Directive -> Revise the lines from the one with "phylum: Mollusca" through the end of the material, substituting "vernacular name" for "common name" and leaving all else unchanged. Return only those lines.

---- Stored records

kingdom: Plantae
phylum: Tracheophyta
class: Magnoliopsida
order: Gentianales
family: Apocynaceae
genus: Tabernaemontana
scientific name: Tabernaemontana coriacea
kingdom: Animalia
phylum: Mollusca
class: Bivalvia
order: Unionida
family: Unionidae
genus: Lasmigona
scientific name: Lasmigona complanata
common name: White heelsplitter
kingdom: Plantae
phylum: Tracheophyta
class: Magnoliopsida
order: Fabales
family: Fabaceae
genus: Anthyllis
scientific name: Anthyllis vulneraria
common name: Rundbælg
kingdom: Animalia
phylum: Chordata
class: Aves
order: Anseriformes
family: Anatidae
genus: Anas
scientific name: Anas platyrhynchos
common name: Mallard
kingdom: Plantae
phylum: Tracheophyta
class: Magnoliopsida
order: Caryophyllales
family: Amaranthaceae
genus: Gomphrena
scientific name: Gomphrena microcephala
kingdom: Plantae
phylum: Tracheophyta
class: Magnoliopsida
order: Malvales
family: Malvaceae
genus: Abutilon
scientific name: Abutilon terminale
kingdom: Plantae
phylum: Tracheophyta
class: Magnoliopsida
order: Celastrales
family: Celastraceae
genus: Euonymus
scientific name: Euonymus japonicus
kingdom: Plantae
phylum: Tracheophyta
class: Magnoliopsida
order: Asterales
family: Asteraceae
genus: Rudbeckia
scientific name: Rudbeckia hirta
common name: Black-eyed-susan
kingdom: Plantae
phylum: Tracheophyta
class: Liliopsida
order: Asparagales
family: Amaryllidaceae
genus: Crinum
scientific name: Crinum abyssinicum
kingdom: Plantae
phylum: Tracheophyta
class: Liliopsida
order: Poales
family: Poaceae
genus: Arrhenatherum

--------

Solution ->
phylum: Mollusca
class: Bivalvia
order: Unionida
family: Unionidae
genus: Lasmigona
scientific name: Lasmigona complanata
vernacular name: White heelsplitter
kingdom: Plantae
phylum: Tracheophyta
class: Magnoliopsida
order: Fabales
family: Fabaceae
genus: Anthyllis
scientific name: Anthyllis vulneraria
vernacular name: Rundbælg
kingdom: Animalia
phylum: Chordata
class: Aves
order: Anseriformes
family: Anatidae
genus: Anas
scientific name: Anas platyrhynchos
vernacular name: Mallard
kingdom: Plantae
phylum: Tracheophyta
class: Magnoliopsida
order: Caryophyllales
family: Amaranthaceae
genus: Gomphrena
scientific name: Gomphrena microcephala
kingdom: Plantae
phylum: Tracheophyta
class: Magnoliopsida
order: Malvales
family: Malvaceae
genus: Abutilon
scientific name: Abutilon terminale
kingdom: Plantae
phylum: Tracheophyta
class: Magnoliopsida
order: Celastrales
family: Celastraceae
genus: Euonymus
scientific name: Euonymus japonicus
kingdom: Plantae
phylum: Tracheophyta
class: Magnoliopsida
order: Asterales
family: Asteraceae
genus: Rudbeckia
scientific name: Rudbeckia hirta
vernacular name: Black-eyed-susan
kingdom: Plantae
phylum: Tracheophyta
class: Liliopsida
order: Asparagales
family: Amaryllidaceae
genus: Crinum
scientific name: Crinum abyssinicum
kingdom: Plantae
phylum: Tracheophyta
class: Liliopsida
order: Poales
family: Poaceae
genus: Arrhenatherum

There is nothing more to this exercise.